Next, we need a model that can produce image embeddings for use. For this, we use a [tiny vision transformer from HuggingFace hub](https://huggingface.co/timm/tiny_vit_5m_224.dist_in22k).

In [None]:
import timm

model = timm.create_model(
    "tiny_vit_5m_224.dist_in22k",
    pretrained=True,
    num_classes=0,  # remove classifier nn.Linear
)
model = model.eval()

data_config = timm.data.resolve_model_data_config(model)
transforms = timm.data.create_transform(**data_config, is_training=False)


def embed(image):
    output = model(transforms(image).unsqueeze(0))
    # output is (batch_size, num_features) shaped tensor
    return output

All that is left to do is to take a few true samples and compare them with the generated ones.

In [None]:
import random

sample_idx = random.sample(range(dataset["train"].num_rows), num_samples)
sample_idx

In [None]:
true_samples = dataset["train"][sample_idx]["image"]

In [None]:
synth_samples_embeddings = torch.stack([embed(s) for s in synth_samples])
true_samples_embeddings = torch.stack([embed(s) for s in true_samples])

Finally, let's compute the MMD to see how far the synthetic samples are from the true samples.

In [None]:
compute_mmd(synth_samples_embeddings, true_samples_embeddings)

Now, what does this number tell us?

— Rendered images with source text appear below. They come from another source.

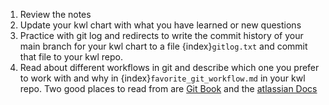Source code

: 1. Review the notes
1. Update your kwl chart with what you have learned or new questions
1. Practice with git log and redirects to write the commit history of your main branch for your kwl chart to a file {index}`gitlog.txt` and commit that file to your kwl repo.
1. Read about different workflows in git and describe which one you prefer to work with and why in {index}`favorite_git_workflow.md` in your kwl repo. Two good places to read from are [Git Book](https://git-scm.com/book/en/v2/Distributed-Git-Distributed-Workflows#ch05-distributed-git) and the [atlassian Docs](https://www.atlassian.com/git/tutorials/comparing-workflows)

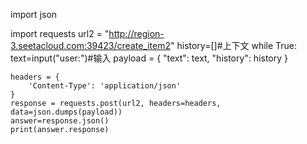 
import json

import requests
url2 = "http://region-3.seetacloud.com:39423/create_item2"
history=[]#上下文
while True:
    text=input("user:")#输入
    payload = {
        "text": text,
        "history": history
    }

    headers = {
        'Content-Type': 'application/json'
    }
    response = requests.post(url2, headers=headers, data=json.dumps(payload))
    answer=response.json()
    print(answer.response)
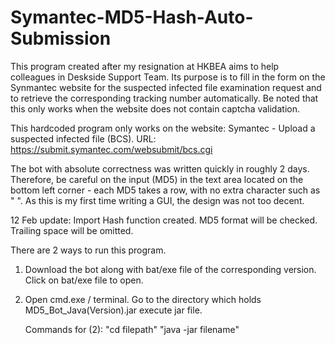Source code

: # Symantec-MD5-Hash-Auto-Submission

This program created after my resignation at HKBEA aims to help colleagues in Deskside Support Team. 
Its purpose is to fill in the form on the Synmantec website for the suspected infected file examination request and to retrieve the corresponding tracking number automatically. Be noted that this only works when the website does not contain captcha validation.

This hardcoded program only works on the website: Symantec - Upload a suspected infected file (BCS).
URL: https://submit.symantec.com/websubmit/bcs.cgi

The bot with absolute correctness was written quickly in roughly 2 days. Therefore, be careful on the input (MD5) in the text area located on the bottom left corner - each MD5 takes a row, with no extra character such as " ". As this is my first time writing a GUI, the design was not too decent.

12 Feb update: Import Hash function created. MD5 format will be checked. Trailing space will be omitted.

There are 2 ways to run this program. 
1) Download the bot along with bat/exe file of the corresponding version. 
   Click on bat/exe file to open.
   
2) Open cmd.exe / terminal.
   Go to the directory which holds MD5_Bot_Java(Version).jar
   execute jar file.
   
   Commands for (2):
   "cd filepath"
   "java -jar filename"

On its own, it is not particularly informative. However, you can use it to guide you data generation process. Above, we generated samples using a promt that does not use any knowledge about the dataset. But you can change this!

For the remainder of this lab, experiment with prompts to make the MMD as small as possible.
For instance:

- Use your knowledge of the classes to generate images that contain these objects.
- Add context to your prompt. Instead of writing "An image of an apple", try things like "An apple on a green table with a cat in the background and silver cutlery next to it."

You can automate the generation of prompts by creating a few templates and then combining them at random! Be creative, maybe a large scale synthetic image generation pipeline could be a candidate for you MLOps project. :)